Selected excerpt =>
__________________________________________________

FootBots: A Transformer-based Architecture for Motion Prediction in Soccer
This addresses motion prediction for soccer analytics, but it appears incremental as it builds on existing transformer methods with specific adaptations.
The paper tackles motion prediction in soccer by capturing complex player and ball interactions, presenting FootBots, a transformer-based architecture that outperforms baselines in motion prediction and excels in conditioned tasks like predicting players based on ball position.

__________________________________________________

Action item A => In the FootBots summary, what example of a conditioned task does the architecture excel in?
Action item B => Reproduce the part of the FootBots summary starting with "The paper tackles" and going on through "on ball position.".

__________________________________________________

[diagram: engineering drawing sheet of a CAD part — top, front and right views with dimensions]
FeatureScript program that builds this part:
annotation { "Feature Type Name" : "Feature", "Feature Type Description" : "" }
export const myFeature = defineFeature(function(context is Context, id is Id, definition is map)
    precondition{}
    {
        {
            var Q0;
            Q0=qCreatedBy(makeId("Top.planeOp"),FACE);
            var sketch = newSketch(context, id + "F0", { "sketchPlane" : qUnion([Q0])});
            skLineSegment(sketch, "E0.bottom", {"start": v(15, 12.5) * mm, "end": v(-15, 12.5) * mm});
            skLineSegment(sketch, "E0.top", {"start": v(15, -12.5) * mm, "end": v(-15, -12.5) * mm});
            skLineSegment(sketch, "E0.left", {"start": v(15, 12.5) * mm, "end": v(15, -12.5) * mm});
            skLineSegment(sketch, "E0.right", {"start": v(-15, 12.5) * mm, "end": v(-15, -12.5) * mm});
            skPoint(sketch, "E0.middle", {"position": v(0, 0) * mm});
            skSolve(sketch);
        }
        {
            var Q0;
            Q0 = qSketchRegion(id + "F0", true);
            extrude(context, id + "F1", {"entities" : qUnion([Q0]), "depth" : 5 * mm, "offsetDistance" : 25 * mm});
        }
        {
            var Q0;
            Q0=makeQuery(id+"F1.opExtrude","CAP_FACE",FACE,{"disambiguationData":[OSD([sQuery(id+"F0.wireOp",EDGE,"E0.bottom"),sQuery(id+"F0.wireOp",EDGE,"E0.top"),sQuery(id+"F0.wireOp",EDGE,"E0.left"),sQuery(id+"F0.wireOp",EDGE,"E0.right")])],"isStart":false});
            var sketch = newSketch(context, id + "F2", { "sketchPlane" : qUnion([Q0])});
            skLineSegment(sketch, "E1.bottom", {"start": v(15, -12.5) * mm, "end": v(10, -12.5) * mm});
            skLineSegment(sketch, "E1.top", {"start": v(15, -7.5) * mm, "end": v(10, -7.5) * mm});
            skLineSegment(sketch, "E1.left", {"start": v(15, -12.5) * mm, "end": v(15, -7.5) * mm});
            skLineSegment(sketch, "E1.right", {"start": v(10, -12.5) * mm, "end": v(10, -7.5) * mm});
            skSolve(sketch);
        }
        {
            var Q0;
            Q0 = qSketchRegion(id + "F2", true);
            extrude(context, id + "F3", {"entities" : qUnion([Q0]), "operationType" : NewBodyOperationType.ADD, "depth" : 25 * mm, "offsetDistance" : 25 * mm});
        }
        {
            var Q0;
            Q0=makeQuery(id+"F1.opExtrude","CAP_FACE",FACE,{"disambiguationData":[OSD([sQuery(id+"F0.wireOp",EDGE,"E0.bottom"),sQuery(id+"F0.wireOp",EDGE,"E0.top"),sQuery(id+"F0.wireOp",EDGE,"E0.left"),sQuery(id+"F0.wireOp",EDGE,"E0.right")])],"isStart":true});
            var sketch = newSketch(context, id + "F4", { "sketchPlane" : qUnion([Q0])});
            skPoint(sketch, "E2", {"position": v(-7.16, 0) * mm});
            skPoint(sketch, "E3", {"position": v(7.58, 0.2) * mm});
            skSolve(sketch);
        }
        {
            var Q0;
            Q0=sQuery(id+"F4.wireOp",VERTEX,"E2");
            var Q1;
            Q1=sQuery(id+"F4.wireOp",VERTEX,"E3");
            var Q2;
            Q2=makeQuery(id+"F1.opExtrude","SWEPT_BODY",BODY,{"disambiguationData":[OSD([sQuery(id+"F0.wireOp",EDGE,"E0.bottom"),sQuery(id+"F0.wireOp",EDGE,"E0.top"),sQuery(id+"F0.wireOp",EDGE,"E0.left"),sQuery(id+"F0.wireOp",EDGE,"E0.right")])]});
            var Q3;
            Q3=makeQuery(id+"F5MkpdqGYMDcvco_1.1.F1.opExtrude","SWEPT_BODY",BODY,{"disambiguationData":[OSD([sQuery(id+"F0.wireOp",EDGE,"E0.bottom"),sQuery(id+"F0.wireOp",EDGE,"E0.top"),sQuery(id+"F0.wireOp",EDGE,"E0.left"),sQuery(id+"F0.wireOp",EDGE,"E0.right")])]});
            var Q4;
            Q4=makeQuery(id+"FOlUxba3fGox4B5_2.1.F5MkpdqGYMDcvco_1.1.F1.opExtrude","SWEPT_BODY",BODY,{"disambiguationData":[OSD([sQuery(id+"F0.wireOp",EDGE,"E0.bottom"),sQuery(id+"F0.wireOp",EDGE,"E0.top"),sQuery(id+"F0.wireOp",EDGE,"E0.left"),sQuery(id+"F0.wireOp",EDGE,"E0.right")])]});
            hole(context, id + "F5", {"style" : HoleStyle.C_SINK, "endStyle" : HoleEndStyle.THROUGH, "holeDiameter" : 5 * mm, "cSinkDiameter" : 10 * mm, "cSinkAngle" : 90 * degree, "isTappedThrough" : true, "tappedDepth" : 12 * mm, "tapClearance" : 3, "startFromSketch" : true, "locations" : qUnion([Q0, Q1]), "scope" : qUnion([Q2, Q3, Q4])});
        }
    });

__________________________________________________

Your solution A => Predicting players based on ball position.

Your solution B =>
The paper tackles motion prediction in soccer by capturing complex player and ball interactions, presenting FootBots, a transformer-based architecture that outperforms baselines in motion prediction and excels in conditioned tasks like predicting players based on ball position.